About twenty years after the murder of St. Wystan, the Danes again invaded the land. During the reign of Alfred, in A.D. 874, they penetrated up the river Trent into the heart of Mercia, and took up their winter quarters at Repton, as we read in the Saxon Chronicle. Here they made a camp, a parallelogram of raised earth, still in situ, by the side of the river Trent. Its dimensions are: north side, 75 yards 1 foot; south side, 68 yards 1 foot; east side, 52 yards 1 foot; west side, 54 yards 2 feet. Within the four embankments are two rounded mounds, and parallel with the south side are two inner ramparts, and one parallel with the north. The local name for it is “The Buries.” The next year, 875, they departed, having, as Ingulph relates, “utterly destroyed that most celebrated monastery, the most sacred mausoleum of all the Kings of Mercia.”

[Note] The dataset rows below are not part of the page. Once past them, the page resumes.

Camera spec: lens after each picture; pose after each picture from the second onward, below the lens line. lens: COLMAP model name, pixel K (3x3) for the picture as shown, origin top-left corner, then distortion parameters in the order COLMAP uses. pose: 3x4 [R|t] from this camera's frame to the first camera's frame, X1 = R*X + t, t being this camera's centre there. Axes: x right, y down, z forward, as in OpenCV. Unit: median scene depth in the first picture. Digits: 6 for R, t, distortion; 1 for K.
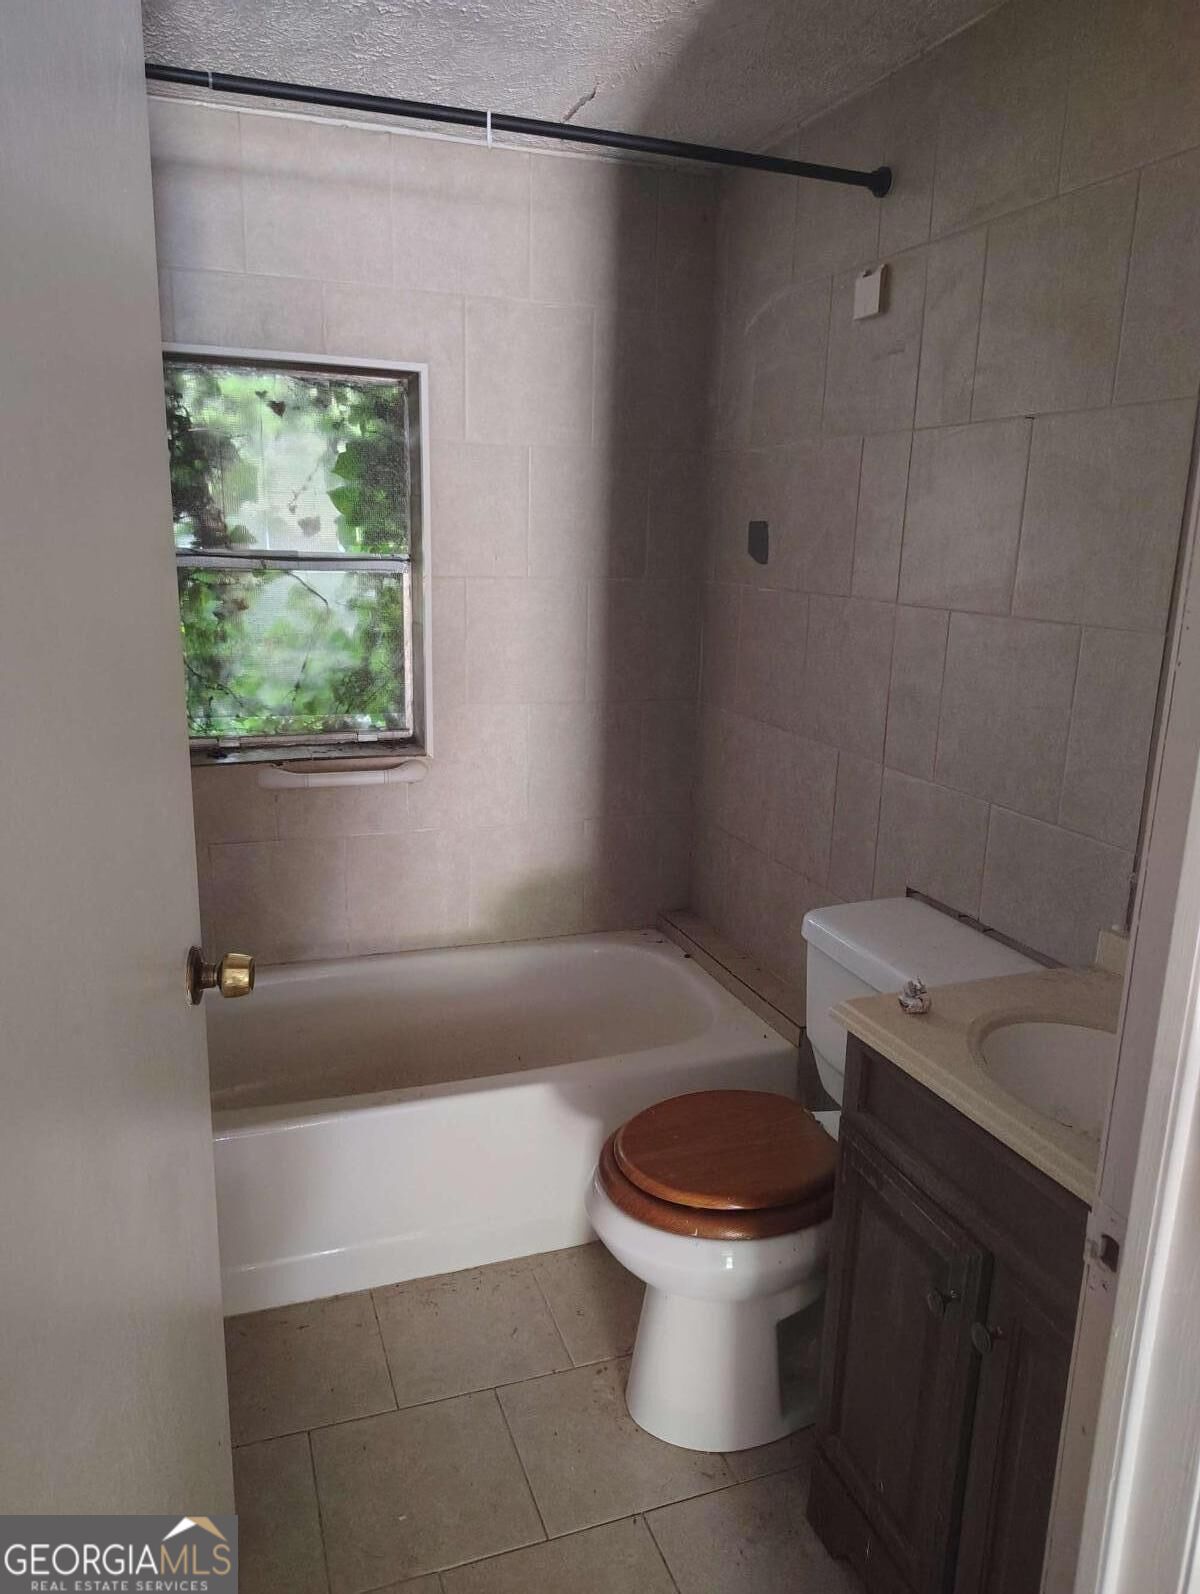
lens RADIAL K [[1122.4, 0, 610.7], [0, 1122.4, 812.0], [0, 0, 1]] dist [0.039143, -0.037834]
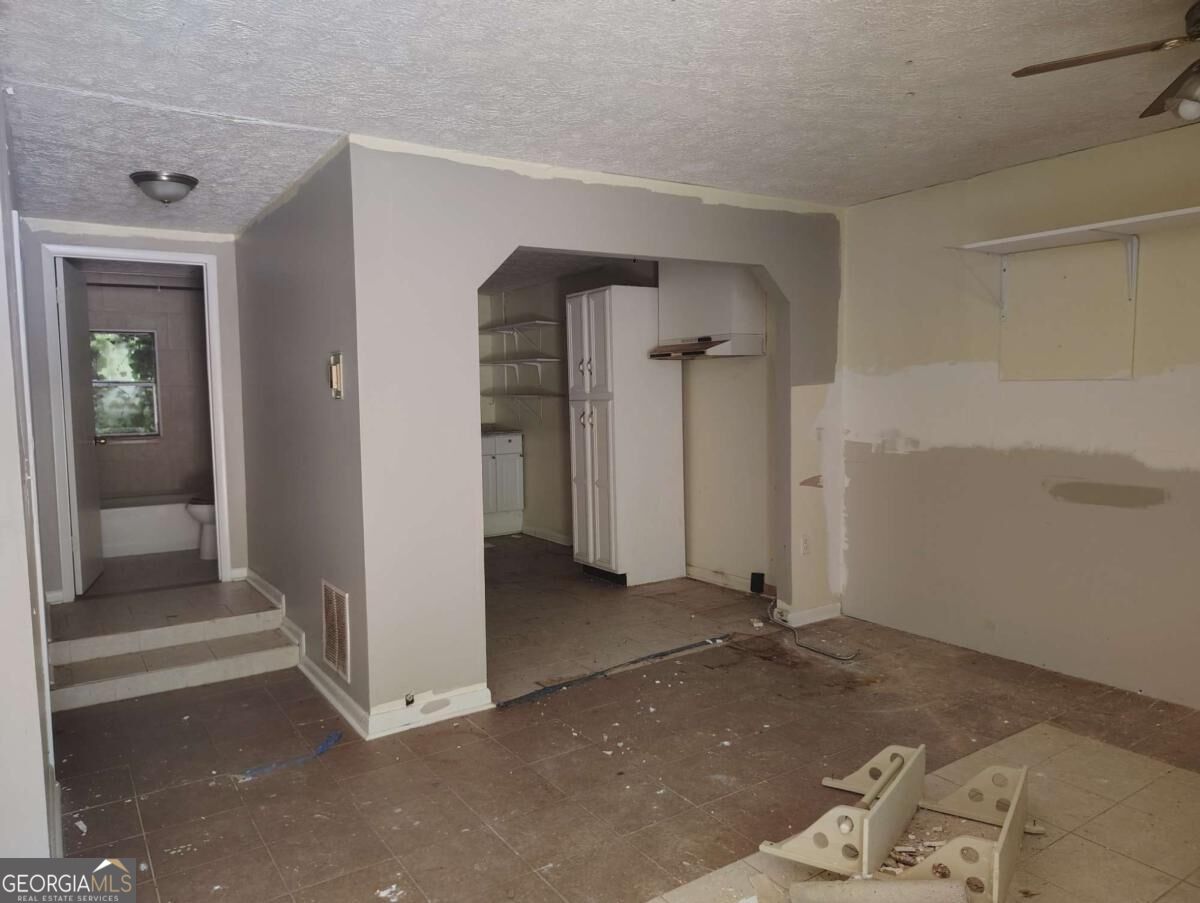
lens RADIAL K [[846.9, 0, 622.2], [0, 846.9, 464.6], [0, 0, 1]] dist [0.013067, -0.032538]
pose [[0.971538, -0.053841, 0.230684, 0.620605], [0.089239, 0.985270, -0.145876, 0.549883], [-0.219432, 0.162310, 0.962032, -1.838869]]
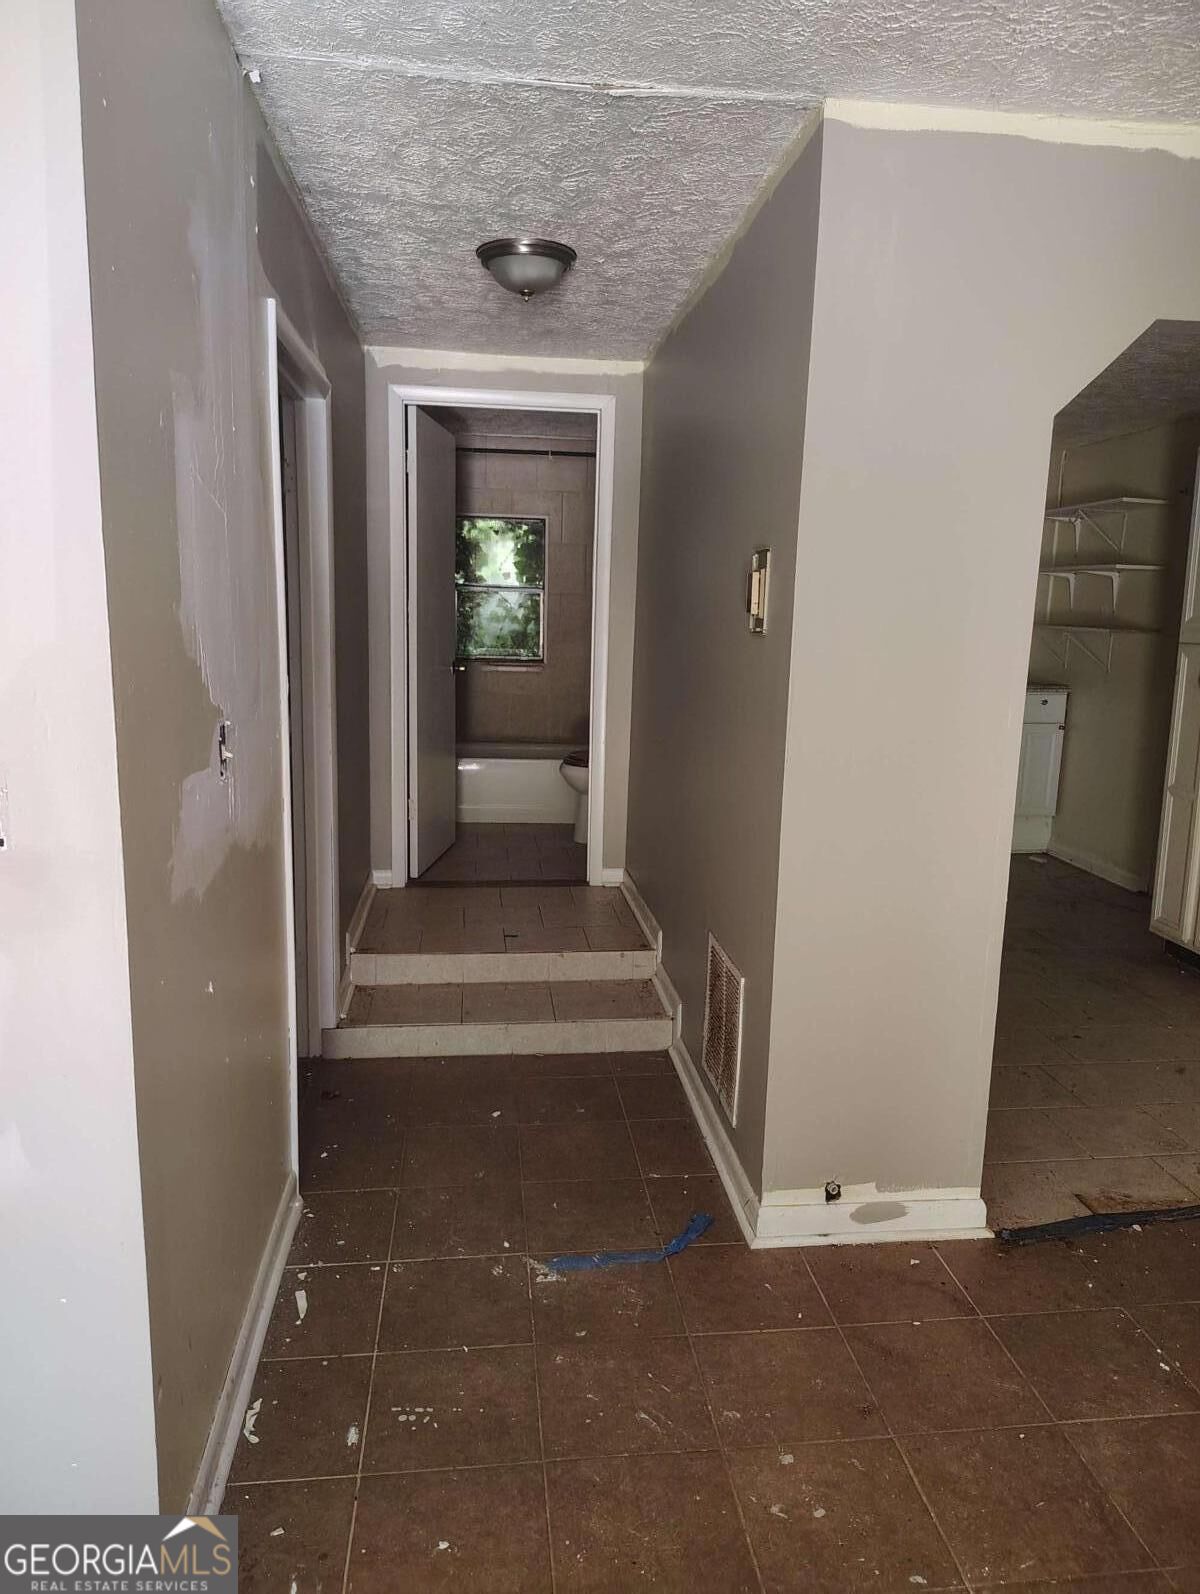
lens RADIAL K [[1122.4, 0, 608.3], [0, 1122.4, 803.8], [0, 0, 1]] dist [0.039143, -0.037834]
pose [[0.969541, 0.045600, -0.240648, 0.613829], [-0.063125, 0.995846, -0.065619, 0.429762], [0.236656, 0.078812, 0.968392, -1.427019]]
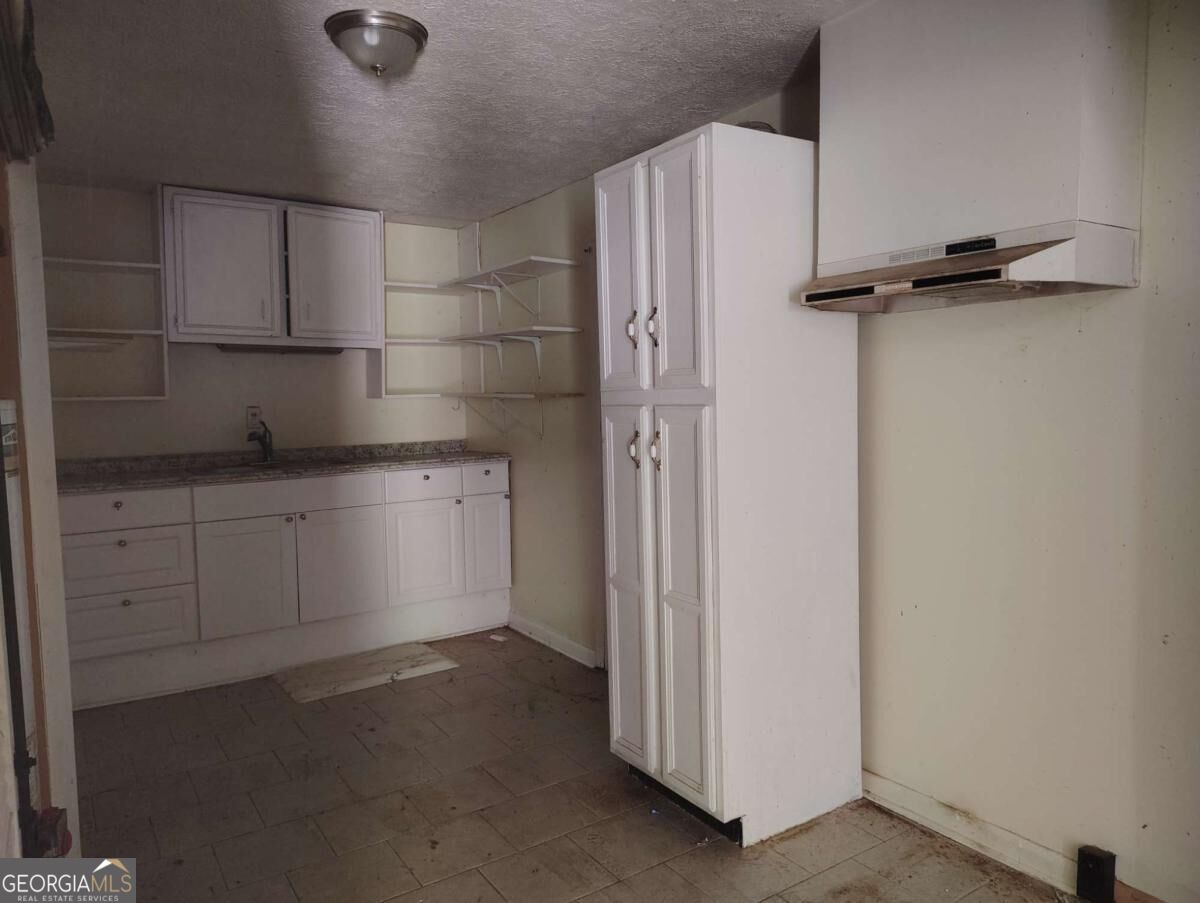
lens RADIAL K [[846.9, 0, 609.5], [0, 846.9, 452.0], [0, 0, 1]] dist [0.013067, -0.032538]
pose [[0.975058, -0.052121, 0.215743, 0.804323], [0.087770, 0.983351, -0.159116, 0.249268], [-0.203857, 0.174083, 0.963399, -0.604748]]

For about a century the site of the monastery remained desolate, until the reign of Edgar the Peaceable (959–975), when, as the Rev. Dr. Cox writes, “Probably about that period the religious ardour of the persecuted Saxons revived ... their thoughts would naturally revert to the glories of monastic Repton in the days gone by.” On the site of or close to the ruined abbey a church was built, and dedicated to St. Wystan. In Domesday Book Repton is entered as having a church with two priests, which proves the size and importance of the church and parish in those early days.

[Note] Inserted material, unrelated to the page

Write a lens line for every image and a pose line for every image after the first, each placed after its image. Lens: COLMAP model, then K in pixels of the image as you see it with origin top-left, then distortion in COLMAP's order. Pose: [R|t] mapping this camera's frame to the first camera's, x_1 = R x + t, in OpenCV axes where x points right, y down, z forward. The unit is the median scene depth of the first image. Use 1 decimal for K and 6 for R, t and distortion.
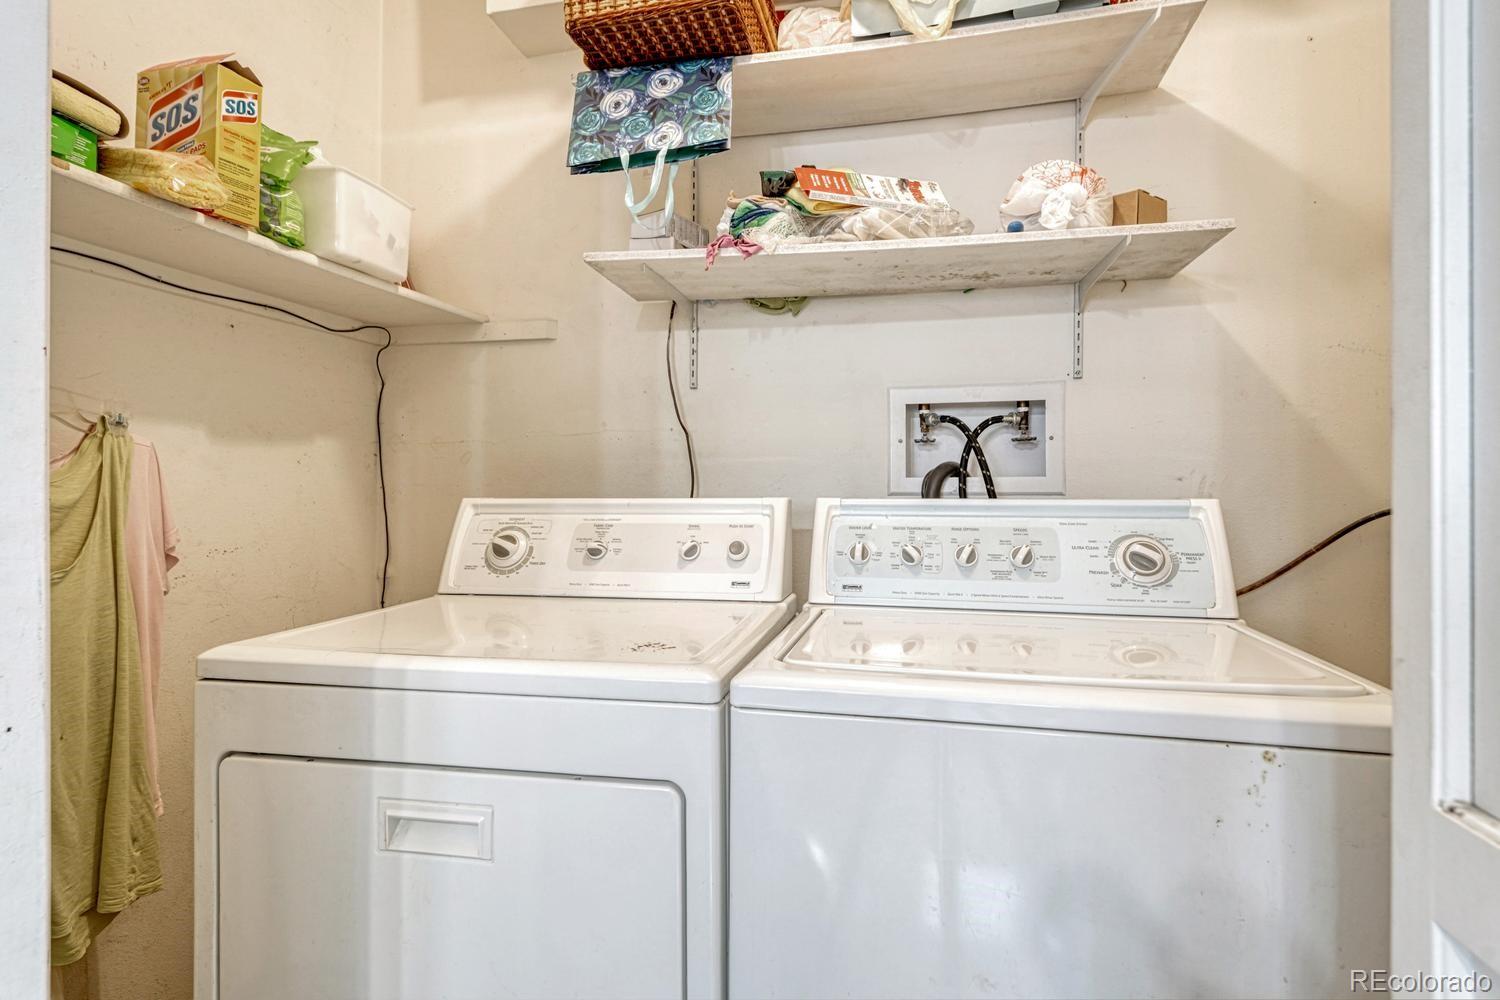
lens RADIAL K [[732.3, 0, 754.3], [0, 732.3, 490.0], [0, 0, 1]] dist [-0.000158, -0.000008]
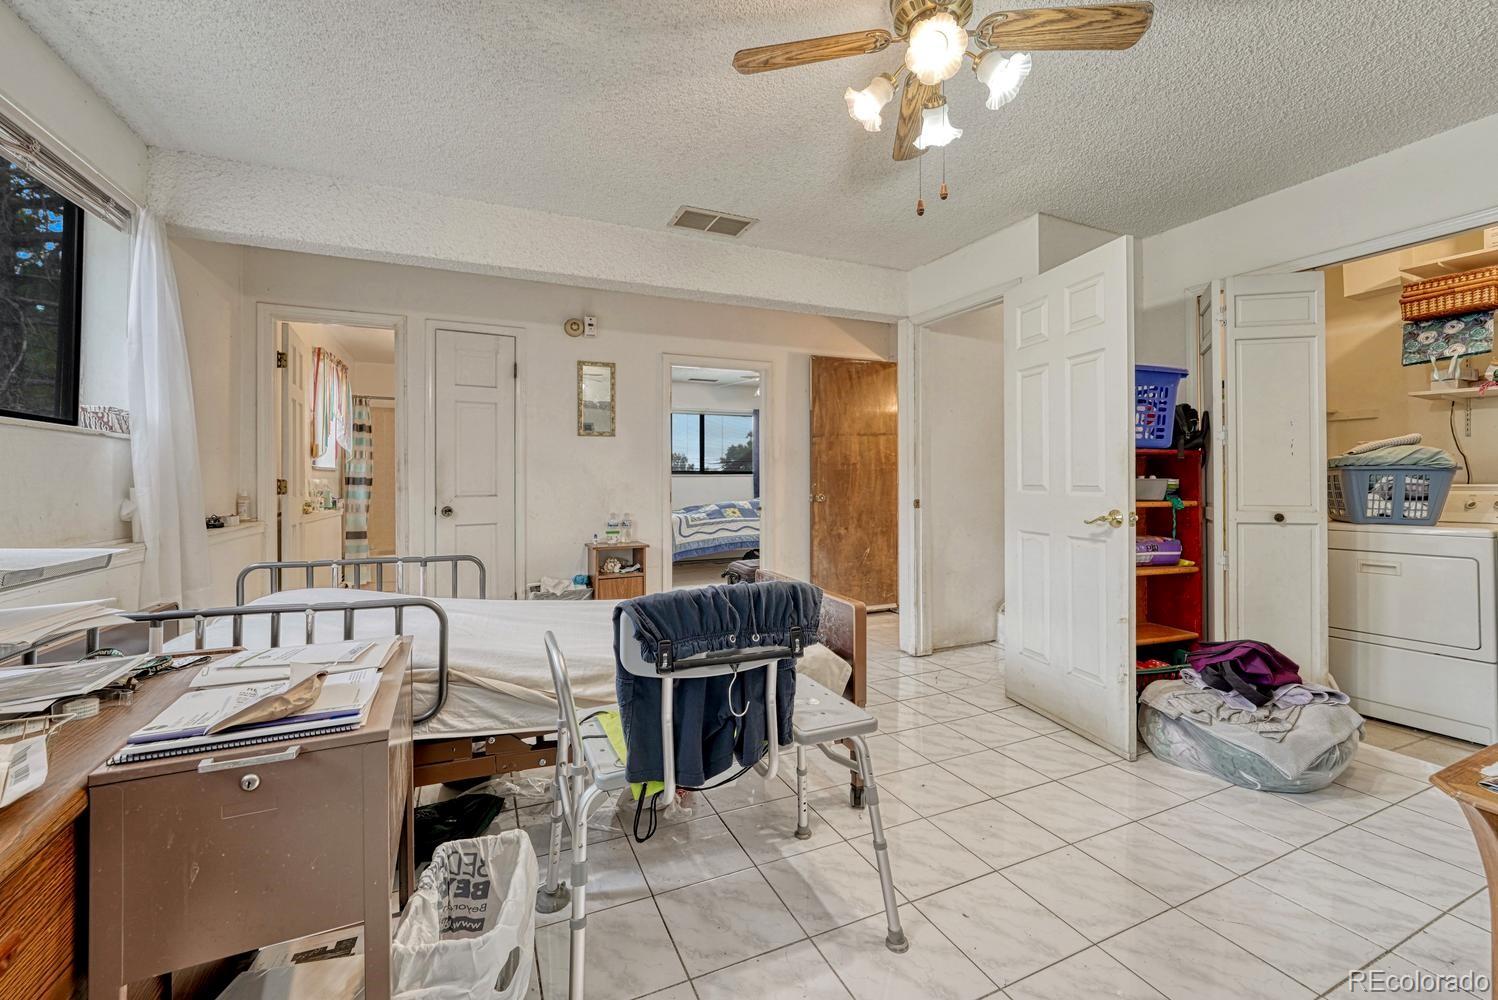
lens RADIAL K [[617.0, 0, 750.4], [0, 617.0, 474.9], [0, 0, 1]] dist [-0.007084, 0.000158]
pose [[0.619529, -0.010823, -0.784899, 0.029501], [0.002190, 0.999925, -0.012059, -0.004251], [0.784970, 0.005752, 0.619507, -2.340823]]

According to several writers it was built of stout oak beams, and planks, on a foundation of stone, and its sides were made of wattle, composed of withy twigs, interlaced between the oak beams, daubed within and without with mud or clay. The floor of the chancel, supported on beams of wood, was higher than the present one, so it had an upper and lower “choir,” the lower one being lit by narrow lights, two of which, blocked up, can be seen in the south wall of the chancel.